Velocidade, vertigem, violência, são as palavras que descrevem bem a mobilidade do nosso tempo e a informação que ela consubstancia. O movimento é a substância do tempo presente. Não surpreende, portanto, que o risco de colisão seja iminente e que o acidente possa acontecer a qualquer momento. Neste movimento vertiginoso em que estamos envolvidos quase tudo está georreferenciado e, digamos, a nossa mobilidade pode ser experimentada como uma espécie de desporto de orientação, um entretenimento permanente que o smartphone nos oferece. Ao mesmo tempo, todavia, observamos uma crescente pulverização e um deslaçamento das nossas relações interpessoais, em trânsito das instituições comunitárias mais convencionais para as novas comunidades virtuais da sociedade digital, isto é, as inter-relações e os laços fortes das velhas instituições comunitárias dão o lugar às transações e aos laços fracos das comunidades virtuais. Neste movimento vertiginoso, intermediado pelos dispositivos tecno-digitais, a pulverização das nossas inter-relações pessoais transforma-se, cada vez mais, em narcisismo e calculismo interpessoal. Os laços de vizinhança são convertidos em conexões reticulares, enquanto os valores e princípios que informam a ética da condição humana são erodidos e consumidos pela voragem do tempo instantâneo.

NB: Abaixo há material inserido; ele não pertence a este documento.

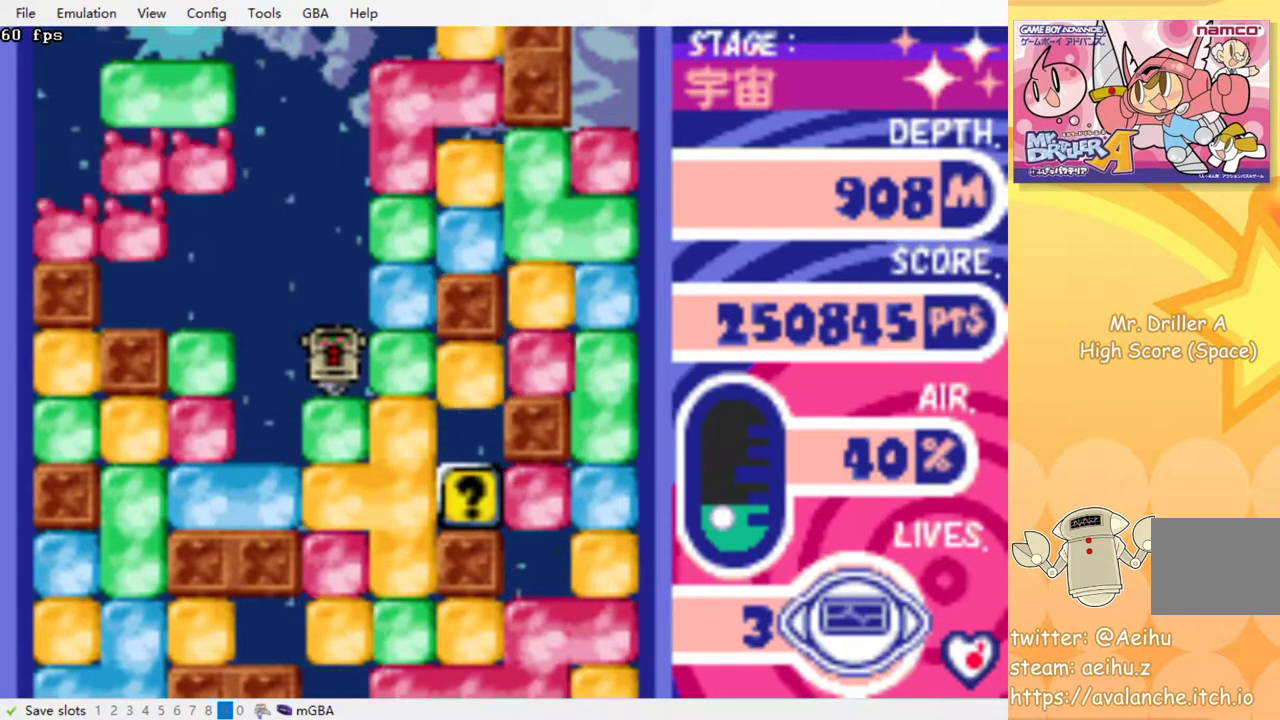
{"buttons": [], "events": []}
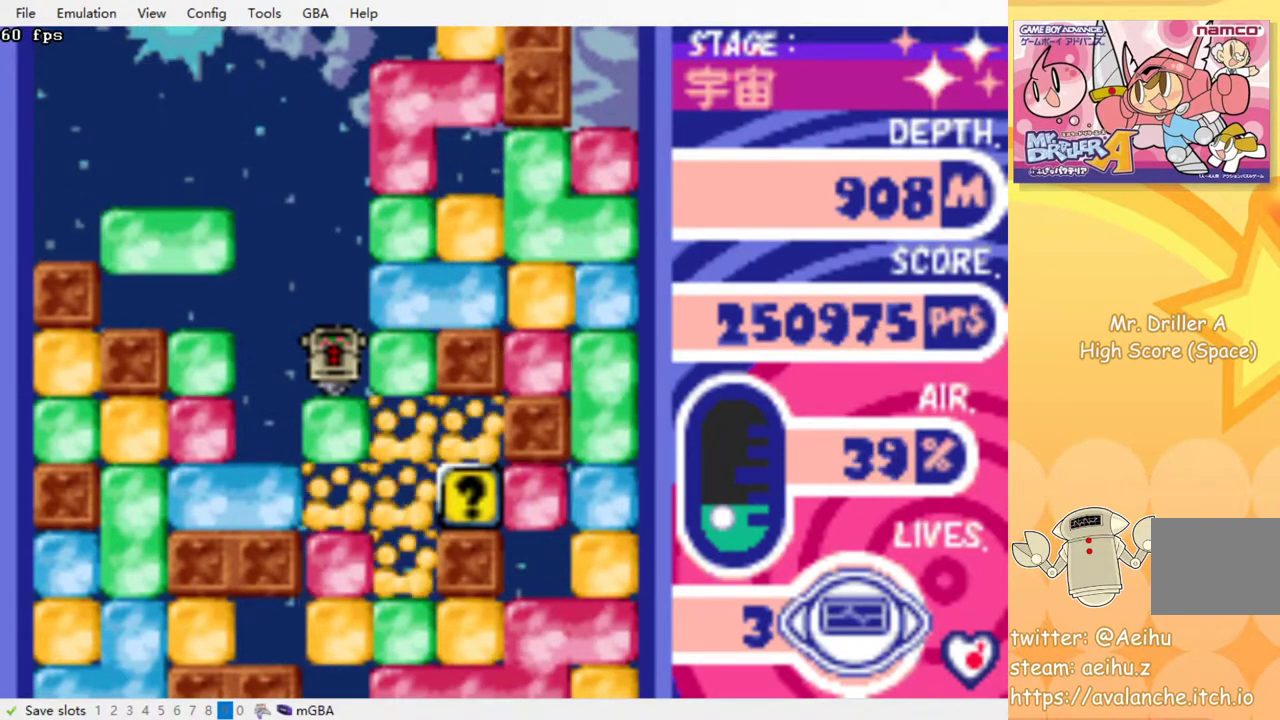
{"buttons": [], "events": []}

A solidariedade, a empatia e a compaixão humanas são transformadas pelas máquinas inteligentes e pelo jogo dos interesses e do calculismo narcisista e convertidas em violência, rebeldia, revolta e, no limite, revolução. Não é bonito de se ver. Vejamos, mais de perto, alguns aspetos desta transição vertiginosa.
- Tecnologia, velocidade e política, o caminho para a histeria coletiva
Movimento e mobilidade intensos e permanentes, a história parece uma tara muito pesada, é preciso aliviá-la. A tecnologia pode ajudar. Da máquina a vapor à eletricidade, da internet à inteligência artificial, tudo é velocidade. A computação quântica fará o resto. Entretanto, a política adapta-se, os regimes autocráticos tomarão conta da eventual histeria coletiva.
- A política é transacional, o curto prazo é um jogo de conveniências
No paradigma do movimento e da mobilidade a política é transacional. Vigora o princípio do individualismo metodológico, o eu e curto prazo prevalecem sobre o nós e longo prazo. No reino das bolhas e dos narcisos tudo se resume a um jogo de conveniências, interesses e cumplicidades de curto prazo que tudo sacrificam.
- A realidade e a verdade não existem, são apenas tempos que o tempo tem
No paradigma do movimento e da mobilidade a realidade e a verdade são assuntos interpretativos, aproximações sucessivas, tempos que o tempo tem. O mundo é, doravante, composto por vários universos paralelos derivados de diferentes velocidades que as redes sociais, as máquinas inteligentes e a IA e ajudam a configurar e a cristalizar.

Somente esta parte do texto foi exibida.